The Elite, with the power to manipulate time, still has the upper hand. But when I am about to leave, he gives me the flames of life as well. 'Entei,' he explained. 'This was also foreseen by Celebi, but for a different reason. She is not to fight, but to restore, and not for you.'
I am just to be a messenger, but so be it. I follow those rules, and take that power. Victory gives me no pleasure, because I have been given gods in a time where gods still lived. Training gives me little less, because my pokemon have little to respect of me: we head to the same goal, nothing more. The only thing I can be happy about is the bright green world, and I throw myself into it, dwelling in the shadows as I grow.
The Tobias who walks the path of the light is the one in search for a legend though. The one who sweeps through the league with Darkrai, the one Celebi foresaw as my shadow. I won't be free for a long time of that, if ever. The future and its passage to time still has the advantage in that. But I think I can understand having too much power now: I have it now. No-one can match Darkrai, let alone the rest of my team. And his nightmarish power sucks out hope and keeps the future alive.
Ironically, that feeds some sort of determination within me. Pokemon training is for me a side-quest and not a goal; even if I do nothing my team can demolish anything; they are Gods. At least until the legendary trainer comes forth and defeats them. But training the little ratatta that had tried to steal my food? That was another story. His nose was damaged as well; it was the only way a wild animal with any sense would sneak up to a bag containing the balls of six legendary pokemon. But I liked that, for some reason. He reminded me of my home, as undesirable as it had been. It reminded me of me, in a sense. Even if I couldn't use him in an official battle, because I had to be a trainer that controlled the Gods until the legendary boy with ordinary pokemon could defeat me.
But before that he would lose, because the Elite told me he wouldn't be ready, and he wasn't. But he had defeated two legendary pokemon, two more than anyone else had done. And he'd done it, as the Elite had said, with perfectly plain looking pokemon.
He was supposed to save the world, and I didn't doubt he could do it. Yes, he wasn't strong enough yet, but he would grow. I could see it from his eyes: his determination, his spirit. Like that Elite had seen something in me, something that set us apart.
But since coming here, to the past, I'd learnt I wasn't special at all. Not in this world. My exceptionality was pokemon I hadn't earned, and that's why I'm just the messenger, waiting to continue the message.

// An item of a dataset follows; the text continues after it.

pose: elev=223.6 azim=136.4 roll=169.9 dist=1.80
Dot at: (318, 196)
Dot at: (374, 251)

But I was not a proud person, otherwise I could have cast it all down and become a different sort of legend with Rattata by my side – if I had what it took to become a legend. But that didn't matter; the legend was the one who'd defeated the Gods – his tally now up to four of them: an articuno that had befriended a frontier brain, a regice that belonged to one, and now Darkrai and Latios to add to that list. But those first two were from trainers who had truly earned the right to battle alongside Gods; the legendries of my time were symbols and shadows of these beasts. Even if their physical prowess had not been touched, their wills had been shattered.
But a legendry was a legendry, especially to the world that didn't know the truth. Anyone else would have been content to lose at that, but there was a challenge in his eyes that made me believe he would become stronger, and save this world.
All I had to do now was drive him further if he came to me again, and save him from the Elite when they reared their heads in the nearer future. Or let Entei loose, for it seemed he was the one destined for that task, and not me. Not that I was really destined for everything, if the pokemon did all the necessary work with me as their figurehead.
I was just a messenger, carrying the pokemon that were needed to their task it seemed, and doing a spot of babysitting in between.